Themis
Anmelden
Oberlandesgericht Hamm·26 U 54/12·07.02.2013

Kostenauferlegung wegen unwirksamer Vollmacht bei Vorbefassung als Notar

VerfahrensrechtZivilprozessrechtRechtsanwaltsberufsrechtStattgegeben

KI-Zusammenfassung

Der Prozessbevollmächtigte, als vorbefasster Notar tätig, legte Berufung ein; das Gericht stellte fest, dass dies gegen §45 Abs.1 Nr.1 BRAO und damit gegen ein gesetzliches Verbot verstieß. Aufgrund der Nichtigkeit des Anwaltsvertrags war auch die Vollmacht unwirksam. Die Kosten des Berufungsverfahrens wurden dem Rechtsanwalt persönlich nach §§ 516, 88 ZPO auferlegt; die Gegenseitigkeit der Zustimmung heiligt das Verbot nicht.

Ausgang: Die Auferlegung der Kosten des Berufungsverfahrens an den Prozessbevollmächtigten wurde wegen Unwirksamkeit der Vollmacht infolge Vorbefassung als Notar angeordnet.

Abstrakte Rechtssätze

1

Eine wegen Vorbefassung als Notar gegen §45 Abs.1 Nr.1 BRAO verstoßende Mandatierung führt zur Nichtigkeit des Anwaltsvertrags und der daraus abgeleiteten Vollmacht.

2

Die Einwilligung der Gegenpartei vermag ein gesetzliches Verbot, das Interessenkonflikte verhindern soll, nicht zu heilen; über das Verbot können die Parteien keine wirksame Vereinbarung treffen.

3

Offensichtliche Verstöße gegen ein gesetzliches Verbot, von denen die Wirksamkeit eines Rechtsbehelfs abhängt, sind vom Gericht auch von Amts wegen zu prüfen, unabhängig von der Rügepflicht nach §88 ZPO.

4

Wer durch ein berufsrechtlich verbotenes Mandat die Einlegung eines Rechtsmittels veranlasst, kann nach dem Veranlassungsprinzip persönlich mit den Kosten des Verfahrens belastet werden.

Relevante Normen
§ ZPO § 516 Abs. 3§ EPO § 88 Abs. 2§ BRAO § 45 Abs. 1 Nr. 1§ 516, 88 ZPO§ 45 Abs. 1 Nr. 1 BRAO§ 88 ZPO

Vorinstanzen

Landgericht Bielefeld, 7 O 370/10

Leitsatz

Die aufgrund der Vorbefassung als Notar infolge der Nichtigkeit des Anwaltsvertrages eingetretene Unwirksamkeit der Vollmacht führt nach dem Veranlasserprinzip zur persönlichen Haftung des Rechtsanwalts für die Kosten der von ihm eingelegten Berufung.

Tenor

werden die Kosten des Berufungsverfahrens infolge der Rücknahme gemäß §§ 516, 88 ZPO dem Prozessbevollmächtigten Rechtsanwalt Dr.

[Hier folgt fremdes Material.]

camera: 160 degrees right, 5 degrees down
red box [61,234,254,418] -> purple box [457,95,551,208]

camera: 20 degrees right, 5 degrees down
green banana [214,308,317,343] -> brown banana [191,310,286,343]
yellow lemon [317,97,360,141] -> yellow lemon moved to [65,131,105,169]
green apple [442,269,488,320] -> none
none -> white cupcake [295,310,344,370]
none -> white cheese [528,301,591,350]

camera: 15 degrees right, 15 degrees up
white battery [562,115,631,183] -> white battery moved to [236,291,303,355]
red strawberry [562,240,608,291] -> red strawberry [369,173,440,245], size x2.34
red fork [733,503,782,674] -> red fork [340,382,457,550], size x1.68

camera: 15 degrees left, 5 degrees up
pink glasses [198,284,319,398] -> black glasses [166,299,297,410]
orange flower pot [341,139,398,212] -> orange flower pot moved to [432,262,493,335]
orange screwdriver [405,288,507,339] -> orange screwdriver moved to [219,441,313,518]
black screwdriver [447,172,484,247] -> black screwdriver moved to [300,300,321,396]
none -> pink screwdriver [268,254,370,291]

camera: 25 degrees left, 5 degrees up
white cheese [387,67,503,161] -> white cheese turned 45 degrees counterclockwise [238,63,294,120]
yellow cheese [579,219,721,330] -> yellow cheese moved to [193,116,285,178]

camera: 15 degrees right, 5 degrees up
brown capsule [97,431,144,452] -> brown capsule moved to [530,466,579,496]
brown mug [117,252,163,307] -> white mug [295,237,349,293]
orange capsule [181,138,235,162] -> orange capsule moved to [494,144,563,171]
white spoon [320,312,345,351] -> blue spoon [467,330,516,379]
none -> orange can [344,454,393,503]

N, I-Straße in ####1 C persönlich  auferlegt.

Gründe

2

Die Kosten waren dem Prozessbevollmächtigten persönlich aufzuerlegen, weil er für die von ihm eingelegte Berufung nicht wirksam durch die Beklagte bevollmächtigt werden konnte. Als mit der Sache vorbefasster Notar hat er gegen die Vorschrift des § 45 Abs. 1 Nr. 1 BRAO und damit gegen ein gesetzliches Verbot verstoßen, so dass der Anwaltsvertrag und auch die der Berufung zugrunde liegende Vollmacht unwirksam sind (vergl. BGH Urteil vom 21.10.2010 – IX ZR 48/10). Daran ändert auch das Einverständnis der Gegenseite mit der Mandatierung nichts, weil die Parteien über das gesetzliche Verbot, das grundsätzlich Interessenkonflikte verhindern will, keine wirksamen Vereinbarungen treffen können. Aus diesem Grund ist auch unerheblich, dass nach § 88 ZPO ein Mangel der Vollmacht im Regelfall nur auf Rüge geprüft wird. Soweit es um eine offensichtliche Verletzung eines gesetzlichen Verbots geht, hat das Gericht dies auch von Amts wegen zu beachten, zumal davon die Wirksamkeit einer Berufungseinlegung abhängt, die ebenfalls von Amts wegen zu prüfen ist (BGH NJW 2001, 2095, 2096 m.w.N.). Vor diesem Hintergrund waren dem Prozessbevollmächtigten die Kosten nach dem Veranlassungsprinzip aufzuerlegen (Zöller/Vollkommer ZPO, Auflage § 88 Rnr. 11 m.w.N.).